I have started doing a little research for a post I plan to write when rebenchmarked Current Employment Survey data for 2012 comes out in a couple of weeks. While doing so, I came across a number that knocked my socks off. According to the U.S. Department of Commerce, Bureau of Economic Analysis, the number of people working in New York City who were not employees, and thus not included in the Current Employment Survey, exceeded 1 million in 2011. It had been just 554,200 in the year 2000: it has nearly doubled. It had been 402,000 in 1991. It had been below 300,000 for several years in the 1970s. This is stunning, shocking. Self-employed “proprietors” as the BEA calls them are is approaching one in four of those who work in NYC’s private sector. But what does this mean?
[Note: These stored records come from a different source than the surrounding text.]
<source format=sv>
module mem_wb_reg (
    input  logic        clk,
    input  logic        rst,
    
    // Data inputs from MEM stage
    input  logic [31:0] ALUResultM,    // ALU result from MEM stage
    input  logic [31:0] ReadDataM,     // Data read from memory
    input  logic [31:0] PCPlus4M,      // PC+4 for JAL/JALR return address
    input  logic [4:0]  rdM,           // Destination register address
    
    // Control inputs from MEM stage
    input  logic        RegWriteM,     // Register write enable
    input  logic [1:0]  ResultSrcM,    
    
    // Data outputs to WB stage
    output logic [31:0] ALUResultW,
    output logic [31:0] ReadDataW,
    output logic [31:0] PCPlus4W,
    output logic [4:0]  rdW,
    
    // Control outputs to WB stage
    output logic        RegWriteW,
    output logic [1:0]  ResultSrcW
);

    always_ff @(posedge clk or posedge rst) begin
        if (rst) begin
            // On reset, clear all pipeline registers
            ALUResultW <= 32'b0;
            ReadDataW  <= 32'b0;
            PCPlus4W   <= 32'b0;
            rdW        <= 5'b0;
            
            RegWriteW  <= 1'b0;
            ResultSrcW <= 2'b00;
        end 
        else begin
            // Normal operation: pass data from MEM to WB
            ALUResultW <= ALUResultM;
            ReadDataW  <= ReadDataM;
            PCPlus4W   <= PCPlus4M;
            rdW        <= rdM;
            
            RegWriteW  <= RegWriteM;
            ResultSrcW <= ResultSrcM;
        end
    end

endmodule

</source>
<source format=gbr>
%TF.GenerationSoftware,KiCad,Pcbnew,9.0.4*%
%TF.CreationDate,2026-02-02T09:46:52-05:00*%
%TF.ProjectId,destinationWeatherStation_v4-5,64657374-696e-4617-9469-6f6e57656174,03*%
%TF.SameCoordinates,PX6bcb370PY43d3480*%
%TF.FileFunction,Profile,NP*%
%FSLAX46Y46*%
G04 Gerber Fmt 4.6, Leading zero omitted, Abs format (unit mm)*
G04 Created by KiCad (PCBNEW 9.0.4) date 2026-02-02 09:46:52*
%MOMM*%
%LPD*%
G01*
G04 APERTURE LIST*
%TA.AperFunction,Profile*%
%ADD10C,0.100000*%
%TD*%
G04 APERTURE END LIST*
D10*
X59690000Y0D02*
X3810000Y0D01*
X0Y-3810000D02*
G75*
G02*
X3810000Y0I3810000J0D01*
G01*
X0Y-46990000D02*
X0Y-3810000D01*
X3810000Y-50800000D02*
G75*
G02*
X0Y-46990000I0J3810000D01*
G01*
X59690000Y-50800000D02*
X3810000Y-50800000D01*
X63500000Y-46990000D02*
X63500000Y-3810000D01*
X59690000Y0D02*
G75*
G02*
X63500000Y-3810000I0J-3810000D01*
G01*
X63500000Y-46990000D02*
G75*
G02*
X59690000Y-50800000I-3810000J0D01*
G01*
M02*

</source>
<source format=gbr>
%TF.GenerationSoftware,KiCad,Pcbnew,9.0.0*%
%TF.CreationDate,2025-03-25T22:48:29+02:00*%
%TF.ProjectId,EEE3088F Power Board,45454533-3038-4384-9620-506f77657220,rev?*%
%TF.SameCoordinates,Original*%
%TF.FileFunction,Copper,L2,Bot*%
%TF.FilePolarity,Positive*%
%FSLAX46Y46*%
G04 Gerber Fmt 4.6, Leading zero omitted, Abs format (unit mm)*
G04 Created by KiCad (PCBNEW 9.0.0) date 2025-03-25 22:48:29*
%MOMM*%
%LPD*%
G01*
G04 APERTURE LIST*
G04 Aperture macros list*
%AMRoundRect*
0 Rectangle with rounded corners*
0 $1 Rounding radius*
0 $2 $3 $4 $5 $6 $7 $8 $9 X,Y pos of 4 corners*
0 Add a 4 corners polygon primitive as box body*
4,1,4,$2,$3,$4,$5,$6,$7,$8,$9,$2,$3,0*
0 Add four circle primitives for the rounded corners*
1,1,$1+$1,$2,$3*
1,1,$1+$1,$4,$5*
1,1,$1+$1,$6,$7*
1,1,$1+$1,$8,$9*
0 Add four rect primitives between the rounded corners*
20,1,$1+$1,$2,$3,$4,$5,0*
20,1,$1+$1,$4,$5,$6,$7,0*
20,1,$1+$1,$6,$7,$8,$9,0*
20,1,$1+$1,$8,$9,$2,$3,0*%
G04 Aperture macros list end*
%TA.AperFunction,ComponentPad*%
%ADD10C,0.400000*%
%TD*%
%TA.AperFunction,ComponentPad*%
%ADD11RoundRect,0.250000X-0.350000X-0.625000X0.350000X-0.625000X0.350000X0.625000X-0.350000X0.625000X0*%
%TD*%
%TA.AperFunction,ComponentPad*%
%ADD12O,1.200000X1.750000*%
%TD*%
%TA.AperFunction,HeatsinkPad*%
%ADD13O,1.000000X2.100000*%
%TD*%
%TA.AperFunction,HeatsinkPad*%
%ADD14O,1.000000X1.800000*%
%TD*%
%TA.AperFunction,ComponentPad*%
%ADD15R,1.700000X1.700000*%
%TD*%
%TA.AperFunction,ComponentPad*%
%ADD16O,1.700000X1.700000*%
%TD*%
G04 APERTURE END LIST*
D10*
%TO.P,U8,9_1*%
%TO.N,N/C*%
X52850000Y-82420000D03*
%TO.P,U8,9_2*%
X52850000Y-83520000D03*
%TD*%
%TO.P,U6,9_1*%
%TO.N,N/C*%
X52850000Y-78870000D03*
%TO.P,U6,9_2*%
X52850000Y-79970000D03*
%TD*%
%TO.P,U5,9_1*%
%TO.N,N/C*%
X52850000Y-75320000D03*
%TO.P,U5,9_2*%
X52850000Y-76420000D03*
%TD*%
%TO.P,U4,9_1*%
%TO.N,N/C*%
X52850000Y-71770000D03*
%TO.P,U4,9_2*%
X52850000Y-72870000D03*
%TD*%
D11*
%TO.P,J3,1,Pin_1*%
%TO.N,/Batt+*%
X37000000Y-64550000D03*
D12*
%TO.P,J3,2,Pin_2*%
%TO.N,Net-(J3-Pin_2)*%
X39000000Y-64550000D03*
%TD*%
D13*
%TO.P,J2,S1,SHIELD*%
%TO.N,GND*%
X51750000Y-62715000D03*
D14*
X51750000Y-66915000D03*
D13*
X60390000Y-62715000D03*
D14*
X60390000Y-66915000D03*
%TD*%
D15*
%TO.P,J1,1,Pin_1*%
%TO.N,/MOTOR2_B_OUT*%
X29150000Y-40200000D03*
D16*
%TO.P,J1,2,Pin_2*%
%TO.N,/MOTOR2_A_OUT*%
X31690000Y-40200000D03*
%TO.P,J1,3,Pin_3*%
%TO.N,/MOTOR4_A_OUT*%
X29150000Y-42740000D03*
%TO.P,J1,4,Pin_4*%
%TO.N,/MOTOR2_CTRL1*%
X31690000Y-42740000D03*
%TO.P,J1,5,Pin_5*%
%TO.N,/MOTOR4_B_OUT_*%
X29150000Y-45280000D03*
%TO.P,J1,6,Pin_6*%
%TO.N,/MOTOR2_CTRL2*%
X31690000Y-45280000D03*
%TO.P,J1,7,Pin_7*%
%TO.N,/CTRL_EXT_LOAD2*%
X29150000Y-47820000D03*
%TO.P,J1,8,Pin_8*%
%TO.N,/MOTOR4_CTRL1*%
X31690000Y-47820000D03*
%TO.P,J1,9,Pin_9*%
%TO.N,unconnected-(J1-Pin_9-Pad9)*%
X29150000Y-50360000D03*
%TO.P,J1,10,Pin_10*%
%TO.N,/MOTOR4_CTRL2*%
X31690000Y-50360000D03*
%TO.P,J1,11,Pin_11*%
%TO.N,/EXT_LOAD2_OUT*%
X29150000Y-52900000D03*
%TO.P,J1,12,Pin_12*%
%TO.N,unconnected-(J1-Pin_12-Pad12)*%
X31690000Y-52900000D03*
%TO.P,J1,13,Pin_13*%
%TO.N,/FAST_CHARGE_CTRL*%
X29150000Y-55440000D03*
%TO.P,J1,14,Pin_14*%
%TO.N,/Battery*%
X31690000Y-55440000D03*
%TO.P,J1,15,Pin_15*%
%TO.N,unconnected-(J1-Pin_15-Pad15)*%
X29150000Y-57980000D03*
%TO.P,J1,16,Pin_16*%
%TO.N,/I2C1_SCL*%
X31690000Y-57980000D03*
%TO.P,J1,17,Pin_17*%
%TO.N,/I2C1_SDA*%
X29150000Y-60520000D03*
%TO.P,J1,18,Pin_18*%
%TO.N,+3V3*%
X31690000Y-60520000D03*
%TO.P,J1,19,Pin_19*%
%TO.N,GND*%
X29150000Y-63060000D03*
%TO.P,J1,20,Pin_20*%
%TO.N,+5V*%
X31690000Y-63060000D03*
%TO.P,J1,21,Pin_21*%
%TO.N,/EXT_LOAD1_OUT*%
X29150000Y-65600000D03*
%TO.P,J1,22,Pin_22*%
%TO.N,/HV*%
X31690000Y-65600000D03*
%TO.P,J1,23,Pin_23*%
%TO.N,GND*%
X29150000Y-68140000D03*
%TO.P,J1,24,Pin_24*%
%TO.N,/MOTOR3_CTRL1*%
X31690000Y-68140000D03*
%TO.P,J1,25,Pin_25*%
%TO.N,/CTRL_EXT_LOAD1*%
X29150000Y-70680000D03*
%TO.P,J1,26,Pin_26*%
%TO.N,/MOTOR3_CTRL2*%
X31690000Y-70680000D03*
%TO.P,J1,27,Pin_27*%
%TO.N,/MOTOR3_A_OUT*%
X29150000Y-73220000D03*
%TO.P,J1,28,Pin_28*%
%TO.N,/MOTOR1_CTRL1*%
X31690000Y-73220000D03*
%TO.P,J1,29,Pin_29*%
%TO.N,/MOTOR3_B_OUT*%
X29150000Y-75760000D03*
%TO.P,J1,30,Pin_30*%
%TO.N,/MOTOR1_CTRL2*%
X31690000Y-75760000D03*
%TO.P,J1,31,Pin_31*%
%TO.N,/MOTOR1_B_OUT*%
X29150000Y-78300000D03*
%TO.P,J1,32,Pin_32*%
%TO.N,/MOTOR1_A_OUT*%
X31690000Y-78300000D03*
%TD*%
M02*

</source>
Perhaps it represents empowerment. More people, with the use of the internet and other technology, are choosing to work as entrepreneurs, freelancers, or independent contractors. Or perhaps it represents the opposite, as more and more employers are forcing those who are employees in all but name to work as contingent workers without benefits, including legally mandated benefits such as the employer’s share of the payroll tax, workers compensation, and unemployment insurance. I can tell you what it doesn’t represent. These are not off the books workers in the “informal” economy, such illegal immigrant day laborers paid in cash. The BEA gets its count from Schedule C of people’s income tax return. These are people who reported self-employment income to the government, and paid taxes on it. Those self employed in the so-called “informal economy” are on top of the one million officially working for themselves.
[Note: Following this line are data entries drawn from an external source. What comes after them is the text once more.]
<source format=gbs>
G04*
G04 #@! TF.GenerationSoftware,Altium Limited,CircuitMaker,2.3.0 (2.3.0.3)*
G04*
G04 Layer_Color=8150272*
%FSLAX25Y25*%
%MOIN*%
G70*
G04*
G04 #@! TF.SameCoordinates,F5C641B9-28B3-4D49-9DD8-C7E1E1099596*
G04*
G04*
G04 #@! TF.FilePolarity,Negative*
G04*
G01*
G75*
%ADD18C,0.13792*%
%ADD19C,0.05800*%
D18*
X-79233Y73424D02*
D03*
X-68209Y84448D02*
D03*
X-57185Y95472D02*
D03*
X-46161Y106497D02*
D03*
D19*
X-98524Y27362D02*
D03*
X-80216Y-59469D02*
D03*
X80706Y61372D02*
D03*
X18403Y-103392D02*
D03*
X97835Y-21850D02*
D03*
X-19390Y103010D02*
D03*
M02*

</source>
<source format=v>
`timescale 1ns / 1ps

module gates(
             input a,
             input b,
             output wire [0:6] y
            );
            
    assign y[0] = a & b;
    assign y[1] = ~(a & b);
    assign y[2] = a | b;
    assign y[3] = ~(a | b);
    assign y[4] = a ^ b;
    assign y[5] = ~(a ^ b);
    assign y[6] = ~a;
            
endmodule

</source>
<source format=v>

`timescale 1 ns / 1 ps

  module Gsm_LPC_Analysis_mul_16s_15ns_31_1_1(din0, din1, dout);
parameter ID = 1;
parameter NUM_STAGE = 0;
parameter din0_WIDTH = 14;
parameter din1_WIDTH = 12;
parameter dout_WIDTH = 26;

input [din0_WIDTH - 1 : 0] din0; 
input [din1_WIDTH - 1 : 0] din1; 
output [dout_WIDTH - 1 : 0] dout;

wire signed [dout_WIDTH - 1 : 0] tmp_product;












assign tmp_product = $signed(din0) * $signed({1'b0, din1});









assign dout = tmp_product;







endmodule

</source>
I wrote about the self-employment trend back when I was at NYC Planning, at a time when few people were noticing. Since then the trend has been in the news from time to time. But since I last looked at the numbers the trend seems to have accelerated. The number of self employed “proprietors” soared by nearly a quarter million just from 2006 to 2011. (They need not all be individuals. One person can have more than one Schedule C for more than one source of self-employment income, just they can have more than one job. But most are in fact individuals).
Per the BEA, in 2011 self employed proprietors numbered 2.3 million in New York State, or 24.1% of private sector workers. The Bronx total was 108,600, or 32.1% of those who worked in that borough (regardless of where they lived). There were 366,200 self-employed people working in Manhattan, but that was just 15.4% of those working in the private sector there. So this isn’t all Manhattan hedge fund managers. (Actually, hedge fund managers pretend all their income isn’t either wage or self employment income, it is investment gains, so they aren’t even counted here). Among those working in the private sector in Queens, 222,000 were self employed, or 30.7% of the private sector total; on Staten Island there were 43,600 self employed, or 32.3% of private sector workers on the rock.
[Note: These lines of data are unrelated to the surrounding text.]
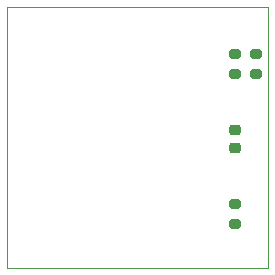
<source format=gbr>
G04 #@! TF.GenerationSoftware,KiCad,Pcbnew,(5.99.0-11522-g728b160719)*
G04 #@! TF.CreationDate,2021-08-06T10:01:23+10:00*
G04 #@! TF.ProjectId,Rotary Encoder,526f7461-7279-4204-956e-636f6465722e,rev?*
G04 #@! TF.SameCoordinates,Original*
G04 #@! TF.FileFunction,Paste,Top*
G04 #@! TF.FilePolarity,Positive*
%FSLAX46Y46*%
G04 Gerber Fmt 4.6, Leading zero omitted, Abs format (unit mm)*
G04 Created by KiCad (PCBNEW (5.99.0-11522-g728b160719)) date 2021-08-06 10:01:23*
%MOMM*%
%LPD*%
G01*
G04 APERTURE LIST*
G04 Aperture macros list*
%AMRoundRect*
0 Rectangle with rounded corners*
0 $1 Rounding radius*
0 $2 $3 $4 $5 $6 $7 $8 $9 X,Y pos of 4 corners*
0 Add a 4 corners polygon primitive as box body*
4,1,4,$2,$3,$4,$5,$6,$7,$8,$9,$2,$3,0*
0 Add four circle primitives for the rounded corners*
1,1,$1+$1,$2,$3*
1,1,$1+$1,$4,$5*
1,1,$1+$1,$6,$7*
1,1,$1+$1,$8,$9*
0 Add four rect primitives between the rounded corners*
20,1,$1+$1,$2,$3,$4,$5,0*
20,1,$1+$1,$4,$5,$6,$7,0*
20,1,$1+$1,$6,$7,$8,$9,0*
20,1,$1+$1,$8,$9,$2,$3,0*%
G04 Aperture macros list end*
G04 #@! TA.AperFunction,Profile*
%ADD10C,0.100000*%
G04 #@! TD*
%ADD11RoundRect,0.200000X-0.275000X0.200000X-0.275000X-0.200000X0.275000X-0.200000X0.275000X0.200000X0*%
%ADD12RoundRect,0.200000X0.275000X-0.200000X0.275000X0.200000X-0.275000X0.200000X-0.275000X-0.200000X0*%
%ADD13RoundRect,0.225000X-0.250000X0.225000X-0.250000X-0.225000X0.250000X-0.225000X0.250000X0.225000X0*%
G04 APERTURE END LIST*
D10*
X86868000Y-54356000D02*
X108966000Y-54356000D01*
X108966000Y-54356000D02*
X108966000Y-76454000D01*
X108966000Y-76454000D02*
X86868000Y-76454000D01*
X86868000Y-76454000D02*
X86868000Y-54356000D01*
D11*
G04 #@! TO.C,R2*
X106172000Y-58357000D03*
X106172000Y-60007000D03*
G04 #@! TD*
D12*
G04 #@! TO.C,R3*
X106172000Y-72707000D03*
X106172000Y-71057000D03*
G04 #@! TD*
D11*
G04 #@! TO.C,R1*
X107950000Y-58357000D03*
X107950000Y-60007000D03*
G04 #@! TD*
D13*
G04 #@! TO.C,C1*
X106172000Y-64757000D03*
X106172000Y-66307000D03*
G04 #@! TD*
M02*

</source>
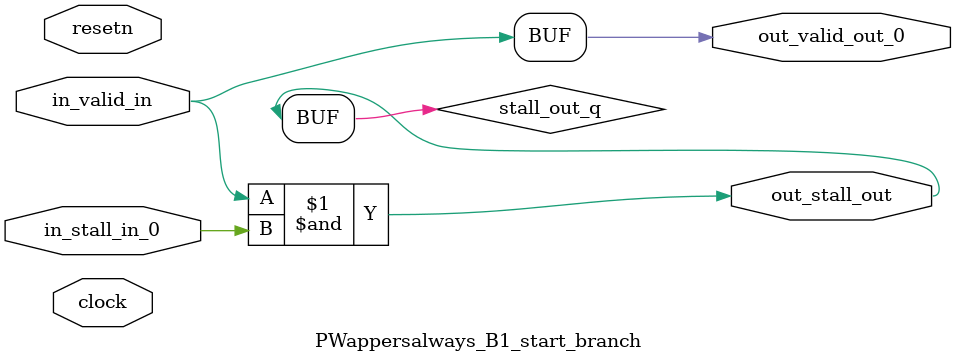
<source format=sv>



(* altera_attribute = "-name AUTO_SHIFT_REGISTER_RECOGNITION OFF; -name MESSAGE_DISABLE 10036; -name MESSAGE_DISABLE 10037; -name MESSAGE_DISABLE 14130; -name MESSAGE_DISABLE 14320; -name MESSAGE_DISABLE 15400; -name MESSAGE_DISABLE 14130; -name MESSAGE_DISABLE 10036; -name MESSAGE_DISABLE 12020; -name MESSAGE_DISABLE 12030; -name MESSAGE_DISABLE 12010; -name MESSAGE_DISABLE 12110; -name MESSAGE_DISABLE 14320; -name MESSAGE_DISABLE 13410; -name MESSAGE_DISABLE 113007; -name MESSAGE_DISABLE 10958" *)
module PWappersalways_B1_start_branch (
    input wire [0:0] in_stall_in_0,
    input wire [0:0] in_valid_in,
    output wire [0:0] out_stall_out,
    output wire [0:0] out_valid_out_0,
    input wire clock,
    input wire resetn
    );

    wire [0:0] stall_out_q;


    // stall_out(LOGICAL,6)
    assign stall_out_q = in_valid_in & in_stall_in_0;

    // out_stall_out(GPOUT,4)
    assign out_stall_out = stall_out_q;

    // out_valid_out_0(GPOUT,5)
    assign out_valid_out_0 = in_valid_in;

endmodule

</source>
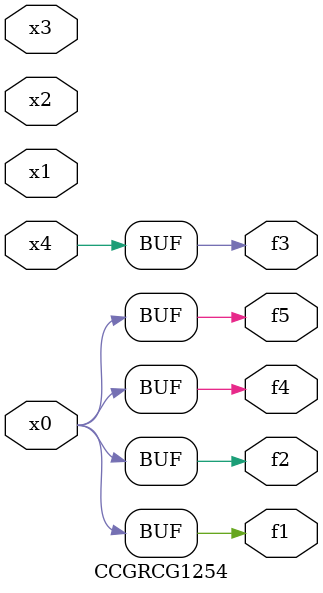
<source format=v>
module CCGRCG1254(
	input x0, x1, x2, x3, x4,
	output f1, f2, f3, f4, f5
);
	assign f1 = x0;
	assign f2 = x0;
	assign f3 = x4;
	assign f4 = x0;
	assign f5 = x0;
endmodule

</source>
Since I’ve gone out of order the reader can guess which borough is the king of self employment. Kings County (Brooklyn) had 270,000 self employed people working there in 2011, or 34.9% of all those working in the borough’s private sector. That figure has nearly tripled in less than 20 years. And it is perhaps the most stunning number. Not too long ago, this borough’s employment was dominated by those working in the institutional “non-profit” health and social services sector. And most of its small business entrepreneurs commuted in from more entrepreneurial places such as Staten Island or the suburbs.
The BEA will be releasing Local Area Personal Income in May, if the past is any guide (and the sequester cuts are not targeted at statistical agencies), so the total income of self employed proprietors working in New York City could be tabulated, and divided by the number of self employed proprietors. This will show if mean (less valuable than the median but what we have) self employment income has been rising or falling relative to inflation over the years. Regardless, there is clearly a revolution in the world of work going on, for better, worse, or some of both. (Either way it beats the 1 million welfare recipients we used to have). Young people coming out of college expect to look for a job. Is a job even a reasonable expectation anymore?
(Note: the U.S. Census Bureau’s American Community Survey typically shows fewer self employed people. But that is because it does not include all the self employed. For example, those who incorporate are counted as wage and salary employees of the corporation that they own, which I think is a mistake).